- _ASSIGNMENT_:
Although the records contain pictures, the copy must not; reproduce everything else in them exactly.

- _EXERCISE MATERIALS_:

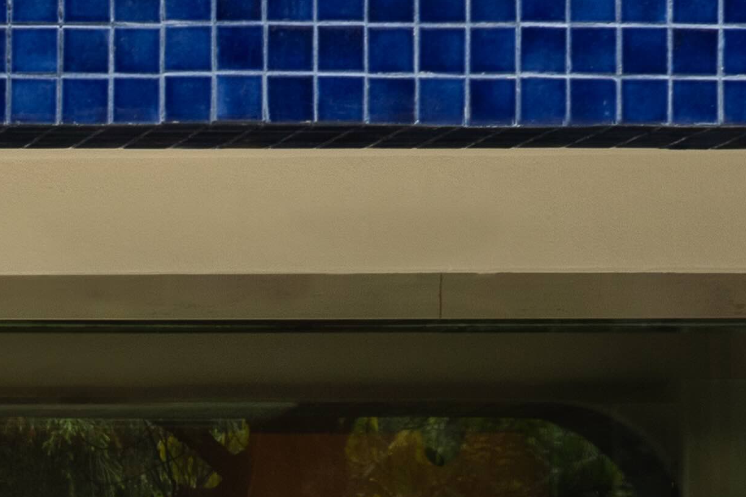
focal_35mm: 272
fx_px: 5635
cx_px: -861
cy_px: 817
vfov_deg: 5.0
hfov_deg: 7.2
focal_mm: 35
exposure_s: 1/10
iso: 160
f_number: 10
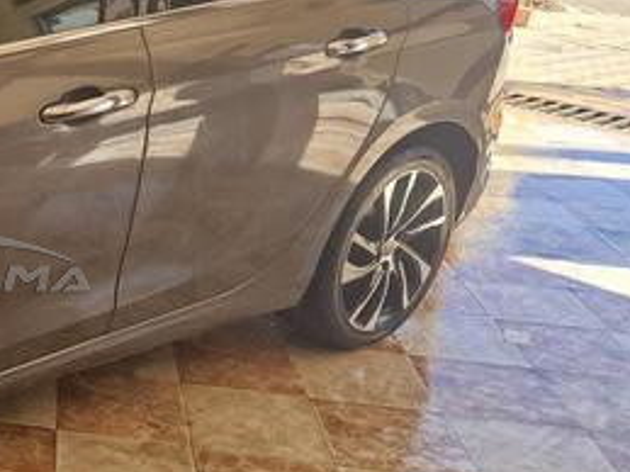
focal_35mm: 58
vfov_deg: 25.2
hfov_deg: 28.8
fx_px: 1055
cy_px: 242
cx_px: -124
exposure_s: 1/180
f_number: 1.8
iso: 50
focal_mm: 5.4
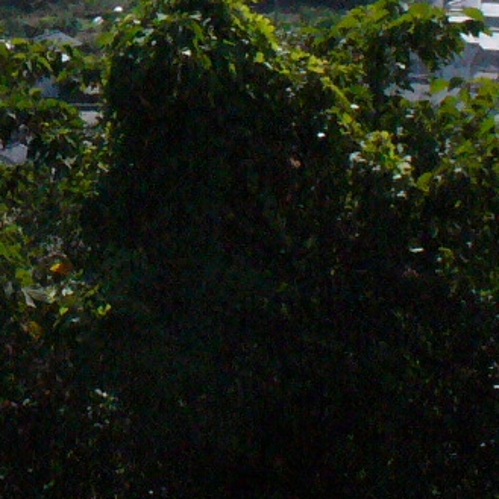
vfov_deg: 10.8
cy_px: -115
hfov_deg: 10.9
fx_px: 2593
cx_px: 20
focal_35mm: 159
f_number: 5.6
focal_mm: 6.1
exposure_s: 1/2000
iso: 400
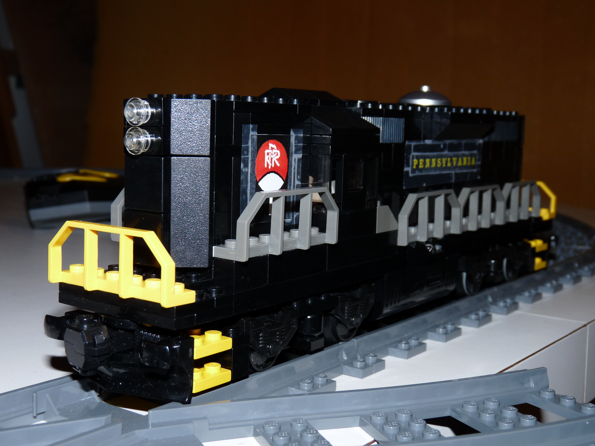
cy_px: 223
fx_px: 825
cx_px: 298
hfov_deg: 39.7
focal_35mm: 48
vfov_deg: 30.3
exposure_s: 1/60
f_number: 4
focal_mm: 8.5
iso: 100
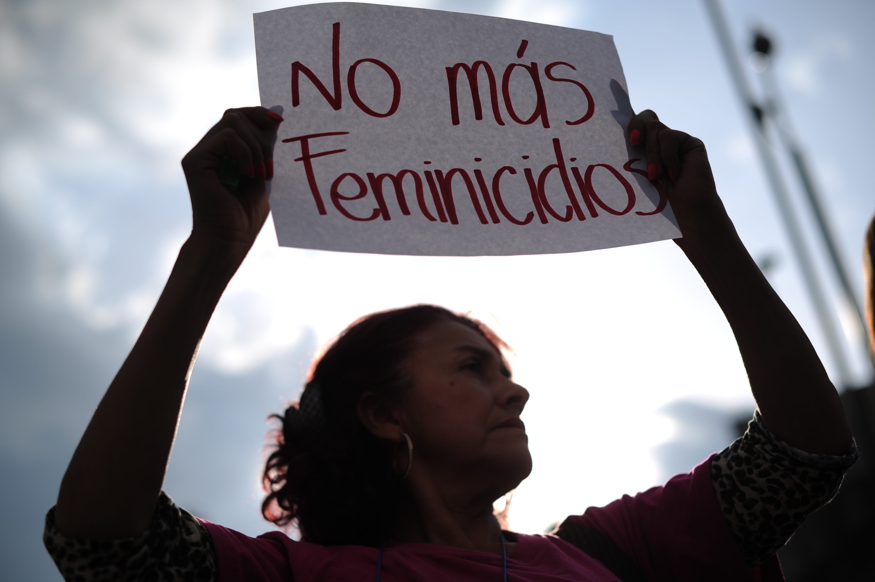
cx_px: 438
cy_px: 291
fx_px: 1214
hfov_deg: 39.6
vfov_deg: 27.0
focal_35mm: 50
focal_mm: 50
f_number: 2.2
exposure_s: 1/8000
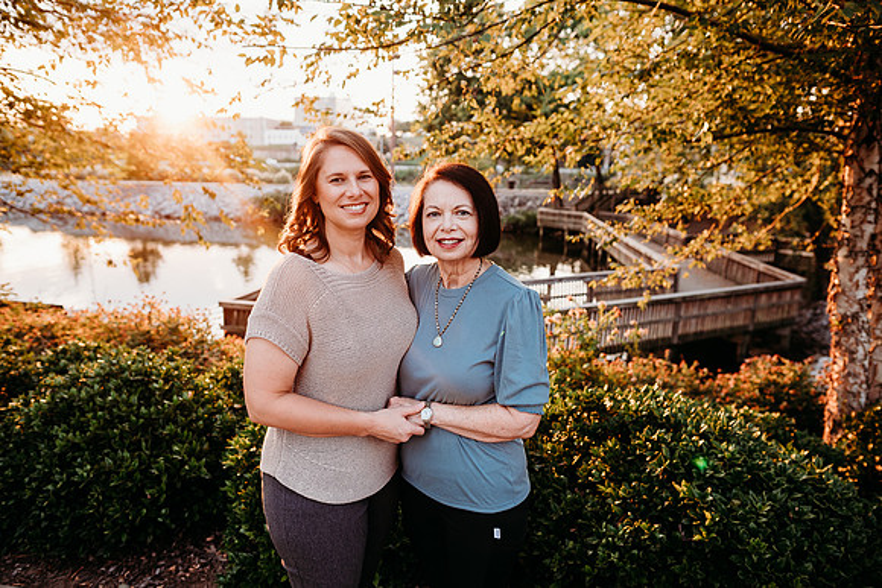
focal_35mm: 24
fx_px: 588
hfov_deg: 73.7
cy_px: 294
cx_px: 441
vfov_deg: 53.2
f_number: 3.2
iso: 320
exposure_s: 1/200
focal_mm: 24
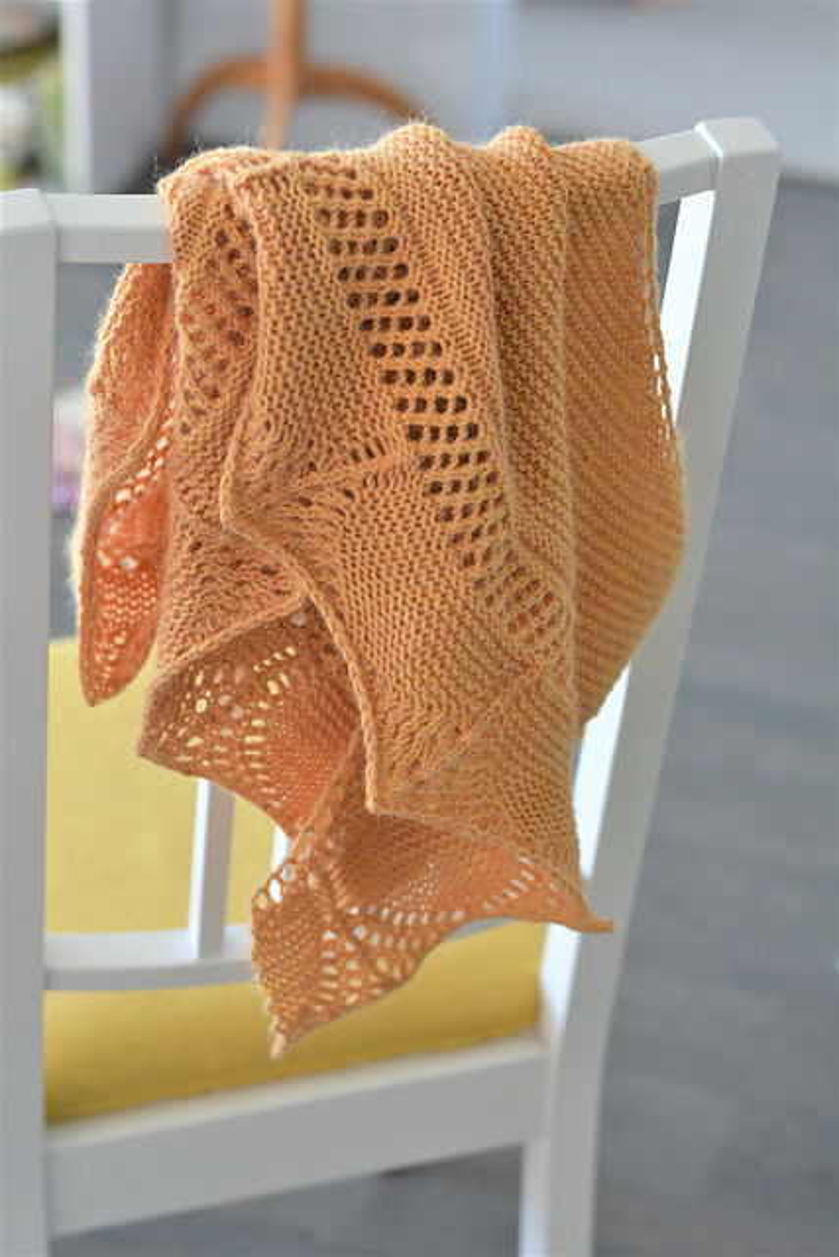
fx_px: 2620
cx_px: 420
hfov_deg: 18.2
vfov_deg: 27.0
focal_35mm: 75
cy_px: 628
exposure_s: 1/640
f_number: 2.5
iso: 800
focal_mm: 50
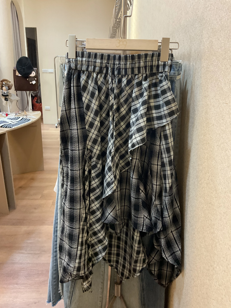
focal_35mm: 29
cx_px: 116
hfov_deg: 48.2
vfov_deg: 61.7
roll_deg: -0.1
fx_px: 258
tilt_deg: -19.5
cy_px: 154
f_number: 1.8
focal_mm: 3
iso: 200
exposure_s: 1/60
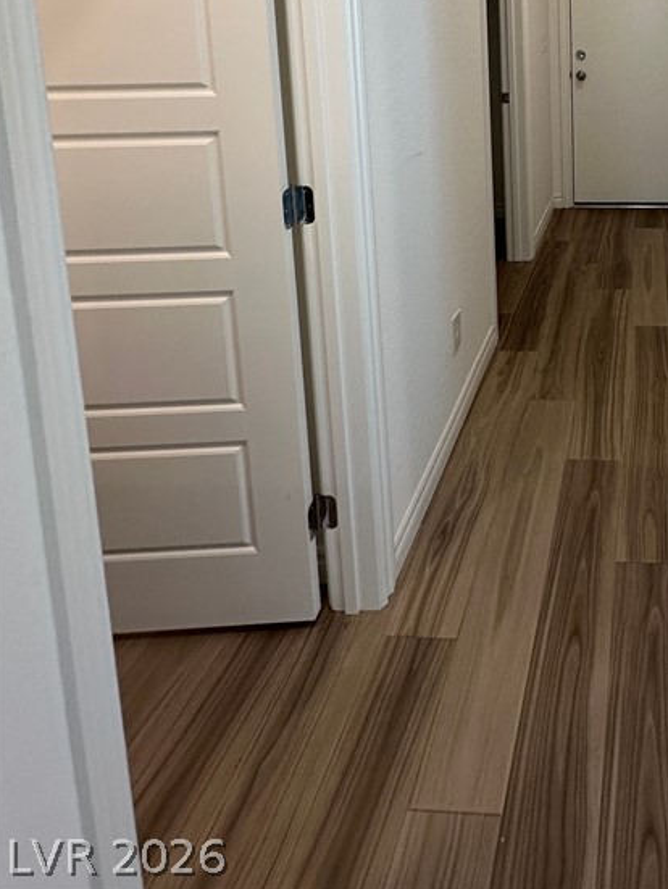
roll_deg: +0.8
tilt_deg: -7.4
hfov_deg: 47.2
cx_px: 613
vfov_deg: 56.7
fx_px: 668
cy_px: 68
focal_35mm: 26
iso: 160
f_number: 2.2
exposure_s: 1/120
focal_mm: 2.22
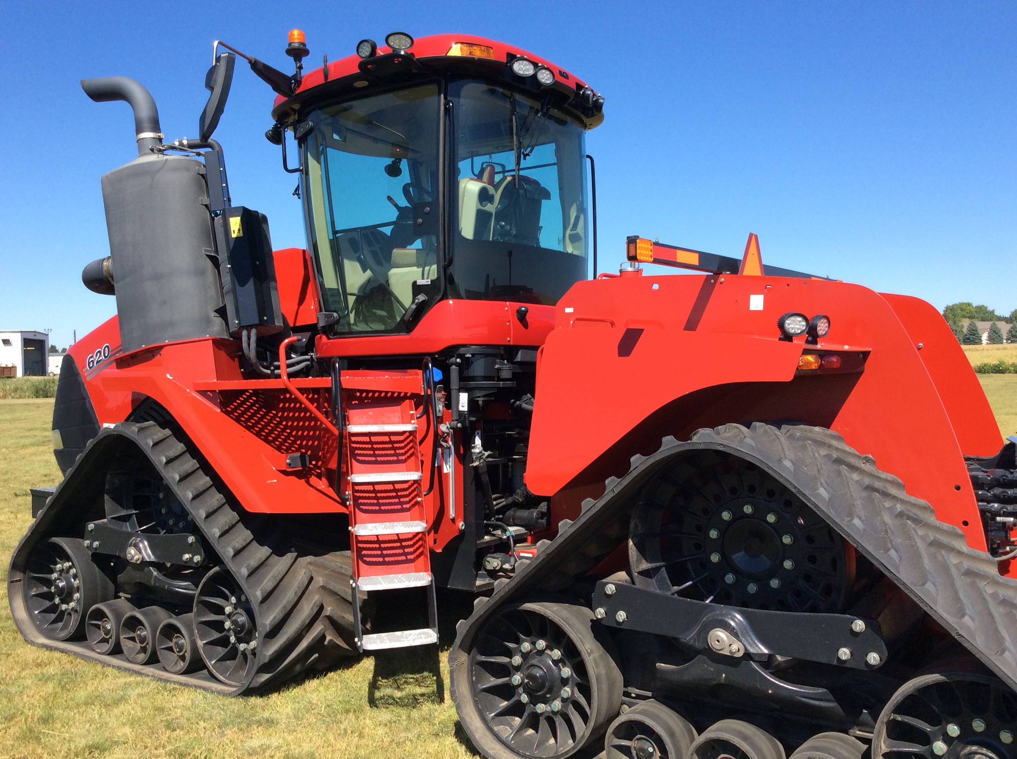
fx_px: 939
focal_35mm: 32
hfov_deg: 56.9
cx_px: 508
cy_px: 380
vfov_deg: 44.1
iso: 32
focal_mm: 3.3
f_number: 2.4
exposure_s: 1/953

- _TASK RESULT_:
focal_35mm: 272
fx_px: 5635
cx_px: -861
cy_px: 817
vfov_deg: 5.0
hfov_deg: 7.2
focal_mm: 35
exposure_s: 1/10
iso: 160
f_number: 10
focal_35mm: 58
vfov_deg: 25.2
hfov_deg: 28.8
fx_px: 1055
cy_px: 242
cx_px: -124
exposure_s: 1/180
f_number: 1.8
iso: 50
focal_mm: 5.4
vfov_deg: 10.8
cy_px: -115
hfov_deg: 10.9
fx_px: 2593
cx_px: 20
focal_35mm: 159
f_number: 5.6
focal_mm: 6.1
exposure_s: 1/2000
iso: 400
cy_px: 223
fx_px: 825
cx_px: 298
hfov_deg: 39.7
focal_35mm: 48
vfov_deg: 30.3
exposure_s: 1/60
f_number: 4
focal_mm: 8.5
iso: 100
cx_px: 438
cy_px: 291
fx_px: 1214
hfov_deg: 39.6
vfov_deg: 27.0
focal_35mm: 50
focal_mm: 50
f_number: 2.2
exposure_s: 1/8000
focal_35mm: 24
fx_px: 588
hfov_deg: 73.7
cy_px: 294
cx_px: 441
vfov_deg: 53.2
f_number: 3.2
iso: 320
exposure_s: 1/200
focal_mm: 24
fx_px: 2620
cx_px: 420
hfov_deg: 18.2
vfov_deg: 27.0
focal_35mm: 75
cy_px: 628
exposure_s: 1/640
f_number: 2.5
iso: 800
focal_mm: 50
focal_35mm: 29
cx_px: 116
hfov_deg: 48.2
vfov_deg: 61.7
roll_deg: -0.1
fx_px: 258
tilt_deg: -19.5
cy_px: 154
f_number: 1.8
focal_mm: 3
iso: 200
exposure_s: 1/60
roll_deg: +0.8
tilt_deg: -7.4
hfov_deg: 47.2
cx_px: 613
vfov_deg: 56.7
fx_px: 668
cy_px: 68
focal_35mm: 26
iso: 160
f_number: 2.2
exposure_s: 1/120
focal_mm: 2.22
fx_px: 939
focal_35mm: 32
hfov_deg: 56.9
cx_px: 508
cy_px: 380
vfov_deg: 44.1
iso: 32
focal_mm: 3.3
f_number: 2.4
exposure_s: 1/953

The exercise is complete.